“Saudi Arabia has beheaded a Syrian drug trafficker, rocketing the number of this year’s executions in the Kingdom to 100. This figure is already more than the 87 sentenced and put to death in the country during the whole of last year,” RT reports.
The execution took place on Monday in the northern region of Jawf. Syrian Ismael al-Tawm smuggled“a large amount of banned amphetamine pills into the kingdom,” the Saudi Interior Ministry said in a statement, as cited by AFP.
“The 100th execution has surpassed the 87 recorded by AFP in 2014, but is still some way below the highest figure of 192, recorded by the human rights group Amnesty International in 1995,” according to RT.

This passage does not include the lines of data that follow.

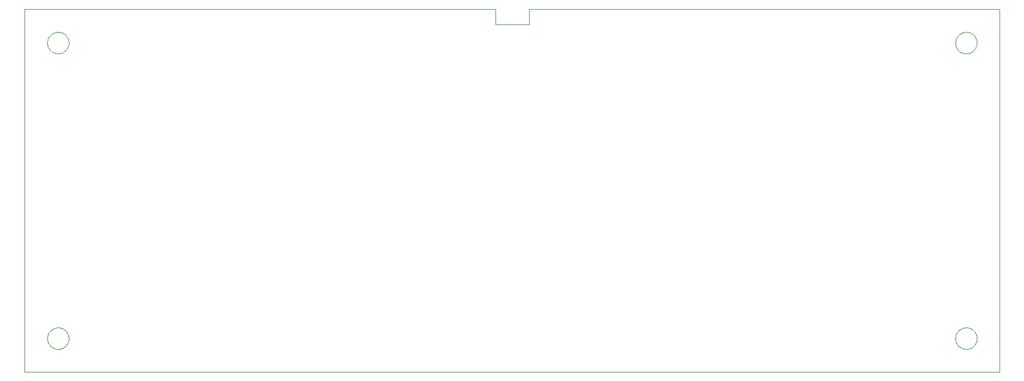
<source format=gbo>
G75*
G70*
%OFA0B0*%
%FSLAX24Y24*%
%IPPOS*%
%LPD*%
%AMOC8*
5,1,8,0,0,1.08239X$1,22.5*
%
%ADD10C,0.0000*%
D10*
X000232Y000101D02*
X000232Y021361D01*
X027791Y021361D01*
X027791Y020455D01*
X029759Y020455D01*
X029759Y021361D01*
X057318Y021361D01*
X057318Y000101D01*
X000232Y000101D01*
X001570Y002069D02*
X001572Y002119D01*
X001578Y002169D01*
X001588Y002218D01*
X001602Y002266D01*
X001619Y002313D01*
X001640Y002358D01*
X001665Y002402D01*
X001693Y002443D01*
X001725Y002482D01*
X001759Y002519D01*
X001796Y002553D01*
X001836Y002583D01*
X001878Y002610D01*
X001922Y002634D01*
X001968Y002655D01*
X002015Y002671D01*
X002063Y002684D01*
X002113Y002693D01*
X002162Y002698D01*
X002213Y002699D01*
X002263Y002696D01*
X002312Y002689D01*
X002361Y002678D01*
X002409Y002663D01*
X002455Y002645D01*
X002500Y002623D01*
X002543Y002597D01*
X002584Y002568D01*
X002623Y002536D01*
X002659Y002501D01*
X002691Y002463D01*
X002721Y002423D01*
X002748Y002380D01*
X002771Y002336D01*
X002790Y002290D01*
X002806Y002242D01*
X002818Y002193D01*
X002826Y002144D01*
X002830Y002094D01*
X002830Y002044D01*
X002826Y001994D01*
X002818Y001945D01*
X002806Y001896D01*
X002790Y001848D01*
X002771Y001802D01*
X002748Y001758D01*
X002721Y001715D01*
X002691Y001675D01*
X002659Y001637D01*
X002623Y001602D01*
X002584Y001570D01*
X002543Y001541D01*
X002500Y001515D01*
X002455Y001493D01*
X002409Y001475D01*
X002361Y001460D01*
X002312Y001449D01*
X002263Y001442D01*
X002213Y001439D01*
X002162Y001440D01*
X002113Y001445D01*
X002063Y001454D01*
X002015Y001467D01*
X001968Y001483D01*
X001922Y001504D01*
X001878Y001528D01*
X001836Y001555D01*
X001796Y001585D01*
X001759Y001619D01*
X001725Y001656D01*
X001693Y001695D01*
X001665Y001736D01*
X001640Y001780D01*
X001619Y001825D01*
X001602Y001872D01*
X001588Y001920D01*
X001578Y001969D01*
X001572Y002019D01*
X001570Y002069D01*
X001570Y019392D02*
X001572Y019442D01*
X001578Y019492D01*
X001588Y019541D01*
X001602Y019589D01*
X001619Y019636D01*
X001640Y019681D01*
X001665Y019725D01*
X001693Y019766D01*
X001725Y019805D01*
X001759Y019842D01*
X001796Y019876D01*
X001836Y019906D01*
X001878Y019933D01*
X001922Y019957D01*
X001968Y019978D01*
X002015Y019994D01*
X002063Y020007D01*
X002113Y020016D01*
X002162Y020021D01*
X002213Y020022D01*
X002263Y020019D01*
X002312Y020012D01*
X002361Y020001D01*
X002409Y019986D01*
X002455Y019968D01*
X002500Y019946D01*
X002543Y019920D01*
X002584Y019891D01*
X002623Y019859D01*
X002659Y019824D01*
X002691Y019786D01*
X002721Y019746D01*
X002748Y019703D01*
X002771Y019659D01*
X002790Y019613D01*
X002806Y019565D01*
X002818Y019516D01*
X002826Y019467D01*
X002830Y019417D01*
X002830Y019367D01*
X002826Y019317D01*
X002818Y019268D01*
X002806Y019219D01*
X002790Y019171D01*
X002771Y019125D01*
X002748Y019081D01*
X002721Y019038D01*
X002691Y018998D01*
X002659Y018960D01*
X002623Y018925D01*
X002584Y018893D01*
X002543Y018864D01*
X002500Y018838D01*
X002455Y018816D01*
X002409Y018798D01*
X002361Y018783D01*
X002312Y018772D01*
X002263Y018765D01*
X002213Y018762D01*
X002162Y018763D01*
X002113Y018768D01*
X002063Y018777D01*
X002015Y018790D01*
X001968Y018806D01*
X001922Y018827D01*
X001878Y018851D01*
X001836Y018878D01*
X001796Y018908D01*
X001759Y018942D01*
X001725Y018979D01*
X001693Y019018D01*
X001665Y019059D01*
X001640Y019103D01*
X001619Y019148D01*
X001602Y019195D01*
X001588Y019243D01*
X001578Y019292D01*
X001572Y019342D01*
X001570Y019392D01*
X054720Y019392D02*
X054722Y019442D01*
X054728Y019492D01*
X054738Y019541D01*
X054752Y019589D01*
X054769Y019636D01*
X054790Y019681D01*
X054815Y019725D01*
X054843Y019766D01*
X054875Y019805D01*
X054909Y019842D01*
X054946Y019876D01*
X054986Y019906D01*
X055028Y019933D01*
X055072Y019957D01*
X055118Y019978D01*
X055165Y019994D01*
X055213Y020007D01*
X055263Y020016D01*
X055312Y020021D01*
X055363Y020022D01*
X055413Y020019D01*
X055462Y020012D01*
X055511Y020001D01*
X055559Y019986D01*
X055605Y019968D01*
X055650Y019946D01*
X055693Y019920D01*
X055734Y019891D01*
X055773Y019859D01*
X055809Y019824D01*
X055841Y019786D01*
X055871Y019746D01*
X055898Y019703D01*
X055921Y019659D01*
X055940Y019613D01*
X055956Y019565D01*
X055968Y019516D01*
X055976Y019467D01*
X055980Y019417D01*
X055980Y019367D01*
X055976Y019317D01*
X055968Y019268D01*
X055956Y019219D01*
X055940Y019171D01*
X055921Y019125D01*
X055898Y019081D01*
X055871Y019038D01*
X055841Y018998D01*
X055809Y018960D01*
X055773Y018925D01*
X055734Y018893D01*
X055693Y018864D01*
X055650Y018838D01*
X055605Y018816D01*
X055559Y018798D01*
X055511Y018783D01*
X055462Y018772D01*
X055413Y018765D01*
X055363Y018762D01*
X055312Y018763D01*
X055263Y018768D01*
X055213Y018777D01*
X055165Y018790D01*
X055118Y018806D01*
X055072Y018827D01*
X055028Y018851D01*
X054986Y018878D01*
X054946Y018908D01*
X054909Y018942D01*
X054875Y018979D01*
X054843Y019018D01*
X054815Y019059D01*
X054790Y019103D01*
X054769Y019148D01*
X054752Y019195D01*
X054738Y019243D01*
X054728Y019292D01*
X054722Y019342D01*
X054720Y019392D01*
X054720Y002069D02*
X054722Y002119D01*
X054728Y002169D01*
X054738Y002218D01*
X054752Y002266D01*
X054769Y002313D01*
X054790Y002358D01*
X054815Y002402D01*
X054843Y002443D01*
X054875Y002482D01*
X054909Y002519D01*
X054946Y002553D01*
X054986Y002583D01*
X055028Y002610D01*
X055072Y002634D01*
X055118Y002655D01*
X055165Y002671D01*
X055213Y002684D01*
X055263Y002693D01*
X055312Y002698D01*
X055363Y002699D01*
X055413Y002696D01*
X055462Y002689D01*
X055511Y002678D01*
X055559Y002663D01*
X055605Y002645D01*
X055650Y002623D01*
X055693Y002597D01*
X055734Y002568D01*
X055773Y002536D01*
X055809Y002501D01*
X055841Y002463D01*
X055871Y002423D01*
X055898Y002380D01*
X055921Y002336D01*
X055940Y002290D01*
X055956Y002242D01*
X055968Y002193D01*
X055976Y002144D01*
X055980Y002094D01*
X055980Y002044D01*
X055976Y001994D01*
X055968Y001945D01*
X055956Y001896D01*
X055940Y001848D01*
X055921Y001802D01*
X055898Y001758D01*
X055871Y001715D01*
X055841Y001675D01*
X055809Y001637D01*
X055773Y001602D01*
X055734Y001570D01*
X055693Y001541D01*
X055650Y001515D01*
X055605Y001493D01*
X055559Y001475D01*
X055511Y001460D01*
X055462Y001449D01*
X055413Y001442D01*
X055363Y001439D01*
X055312Y001440D01*
X055263Y001445D01*
X055213Y001454D01*
X055165Y001467D01*
X055118Y001483D01*
X055072Y001504D01*
X055028Y001528D01*
X054986Y001555D01*
X054946Y001585D01*
X054909Y001619D01*
X054875Y001656D01*
X054843Y001695D01*
X054815Y001736D01*
X054790Y001780D01*
X054769Y001825D01*
X054752Y001872D01*
X054738Y001920D01*
X054728Y001969D01*
X054722Y002019D01*
X054720Y002069D01*
M02*

</source>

“Almost half of the executions carried out so far this year have been for drug-related offences, which don’t fall into a recognized international category of ‘most serious crimes,’ and the use of the death penalty for such offences violates international law,” Amnesty International reported on its website.
“If it continues at this pace we will have double the number of executions, or more than double the number of executions, that we had last year,” Christof Heyns, told AFP at the end of May.
It’s worth mentioning that today Saudi Arabia has marked another historical event. The country’s stock market, valued at $585 billion, opened up to direct foreign investment for the first time in history, as the kingdom seeks an economic boost amid low global oil prices.